No dia 13 de setembro foi proferida a sentença (publicada no Diário Oficial do
Estado de São Paulo no dia 15), que pode ser lida aqui, condenando José Luiz
Datena e Rádio e Televisão Bandeirantes Ltda. a pagarem ao autor desta postagem
o valor de R$ 10.000,00.
Trata-se, até onde sabemos, da primeira vez na história deste país que alguém é
condenado por discriminação contra ateus.
No dia 26 de outubro foram protocoladas as apelações de ambos os réus.
Será também, possivelmente, até onde sabemos, a primeira vez que, em um caso
concreto, poderemos requerer que seja retirado da sala de julgamento o crucifixo
que se ostenta sobre as cabeças dos julgadores, sem que esse pedido seja negado
pelas tergiversações do Conselho Nacional de Justiça.
Petição Inicial:
http://www.progressosustentavel.com/peticao.pdf
Sentença:
http://www.progressosustentavel.com/sentenca.pdf
Apelações dos Réus:
http://www.progressosustentavel.com/apelacoes.pdf
Sobre o Caso
No dia 27 de julho de 2010, no programa “Brasil Urgente”, pela TV Band, o
apresentador José Luiz Datena dedicou cerca de uma hora a incitar o público ao
ódio e a lançar as mais pérfidas acusações àqueles que, pela mais pura expressão
da liberdade de consciência, amparados pela Constituição, decidiram não seguir
religião alguma, não professar nenhum tipo de fé religiosa, nem adotar como
objeto de adoração nenhum dos deuses criados pela história humana, não por serem
contra alguns dos princípios dessas doutrinas, mas por não acreditarem,
sinceramente, na existência de um plano metafísico que abrigue uma entidade
onipotente que regeria o Universo e julgaria os homens.
Como todos aqui já sabem, Datena ultrapassou todos os limites da liberdade de
expressão ao declarar e esbravejar, entre muitas outras coisas, que: não quer
ateus assistindo seu programa; ateus são “pessoas do mal”; ateus são pessoas
“aliadas do Capeta”; ateus são criminosos, egoístas, gananciosos, capazes de
cometer os mais hediondos atos; ateus não têm limites; ateus são responsáveis
pelas barbaridades narradas em seu programa; “quem não acredita em deus não
costuma respeitar os limites, porque se acha o próprio deus”; é por causa dos
ateus “que o mundo está assim, essa porcaria”; um homem que mata a tiros uma
criança de dois anos seria “um exemplo típico de um sujeito que não acredita em
deus”; só pode estar no “caminho certo” quem acredita em deus.

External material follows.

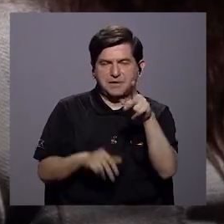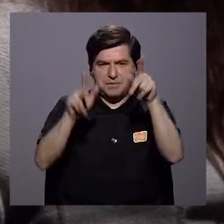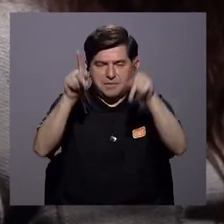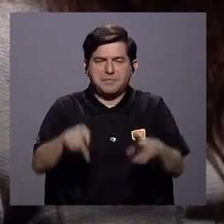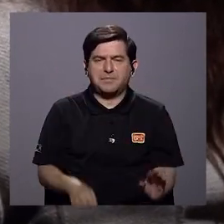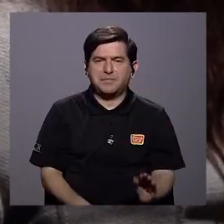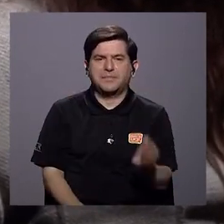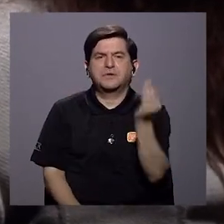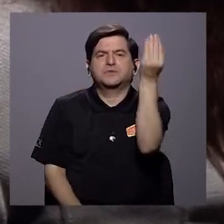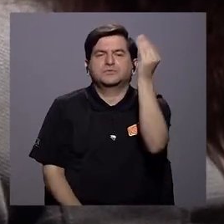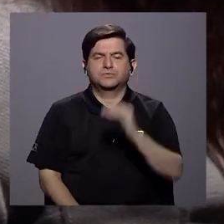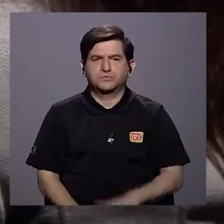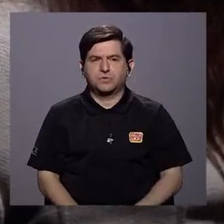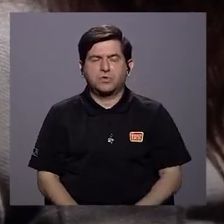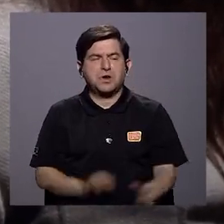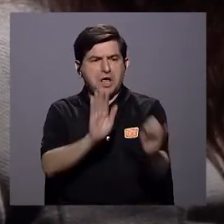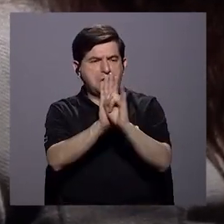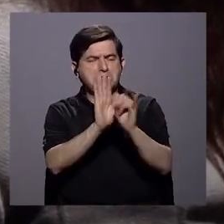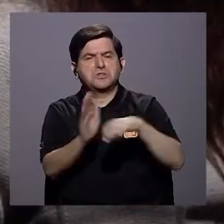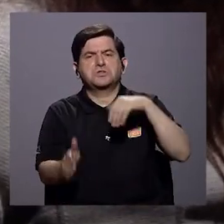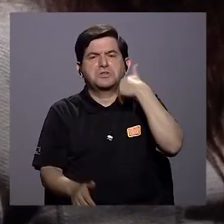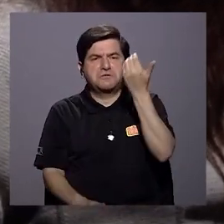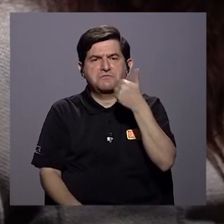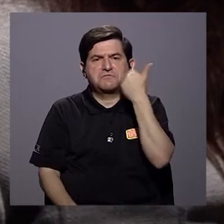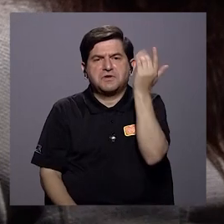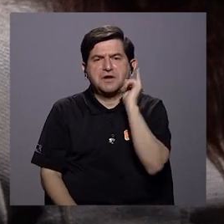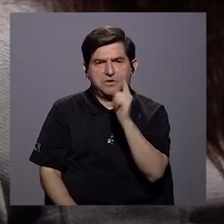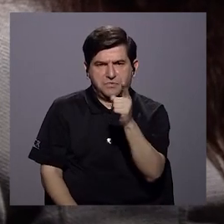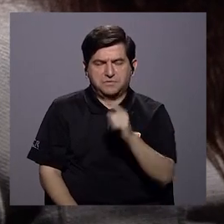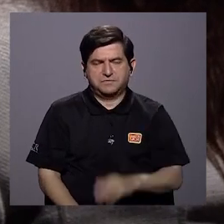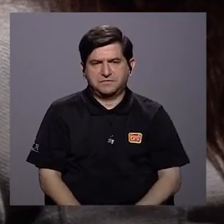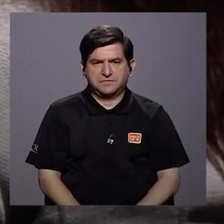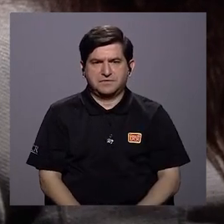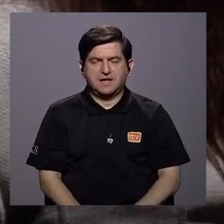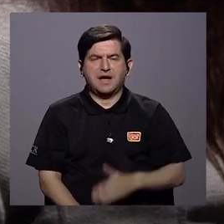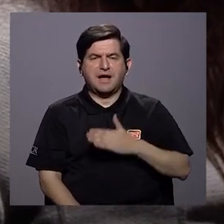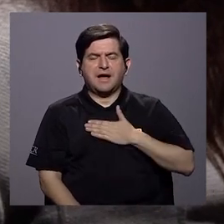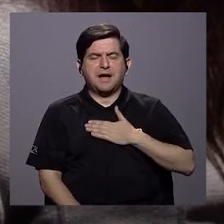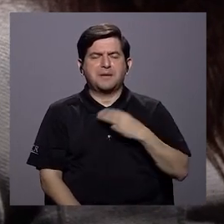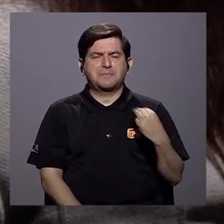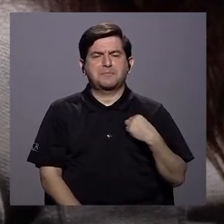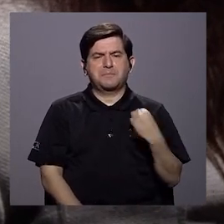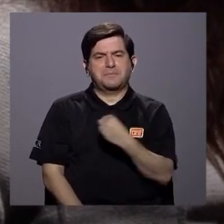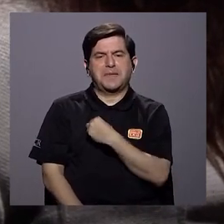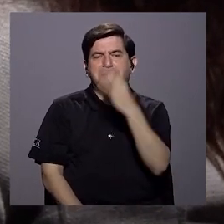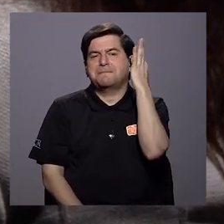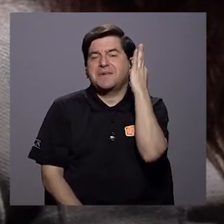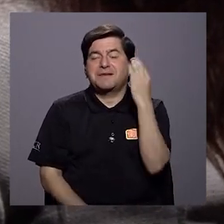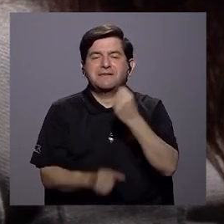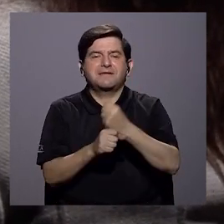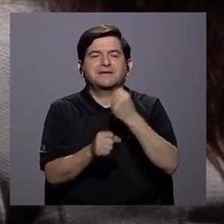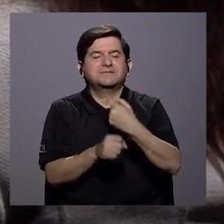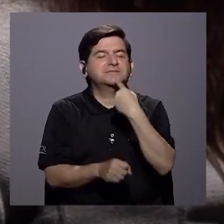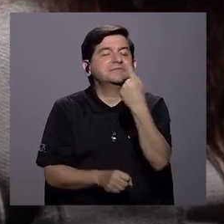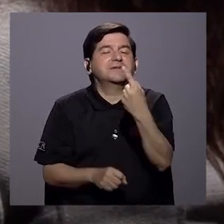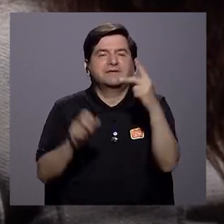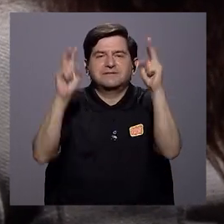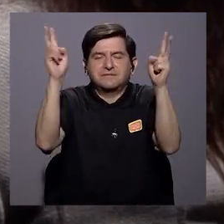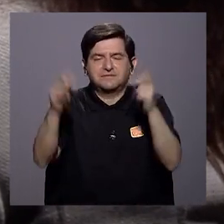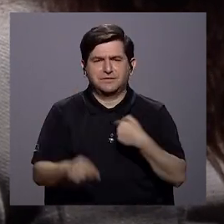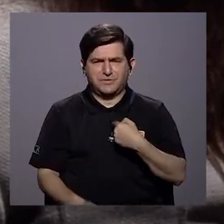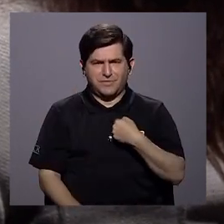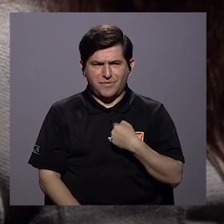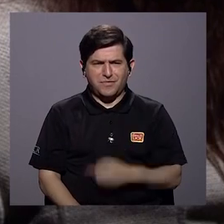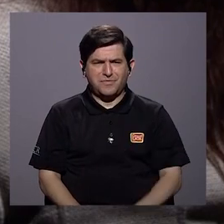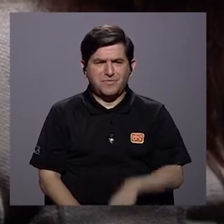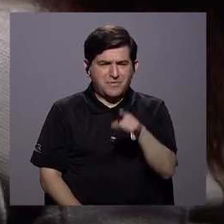persona joven que se puede identificar fácilmente con usted y dice, es mi ministra de trabajo, de algún modo, ¿no? Porque uno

Datena chegou a lançar uma enquete para “provar para essas pessoas do mal” que
deus existiria e que “o bem é maioria”, com a questão “Você acredita em Deus?”,
cujas respostas “Sim” e “Não” poderiam ser dadas por telefone: “Mas se eu fizer
uma pesquisa aqui, se você acredita em deus ou não, é capaz de aparecer gente
que não acredita em deus”. Ao constatar que mais de mil pessoas declararam ser
ateias, Datena, em tom indignado, passou a incitar o público a vencer a enquete,
a “dar de lavada nos ateus”, além de declarar coisas como “tem muito bandido
votando do outro lado”, “até de dentro da cadeia”.
Quando se esperava que, num programa seguinte, Datena fizesse algum tipo de
retratação – ao menos em respeito à indignação que ele provocou na comunidade
ateia do país com suas acusações caracterizadas pela mais árida argumentação –,
o que ele fez foi debochar e reafirmar todas as suas declarações, baixando o
nível da linguagem e explicitando a sua vontade gratuita de ofender: “Hah… Tem
até uma associação… de ateus! Que pediu direito de resposta para falar aqui.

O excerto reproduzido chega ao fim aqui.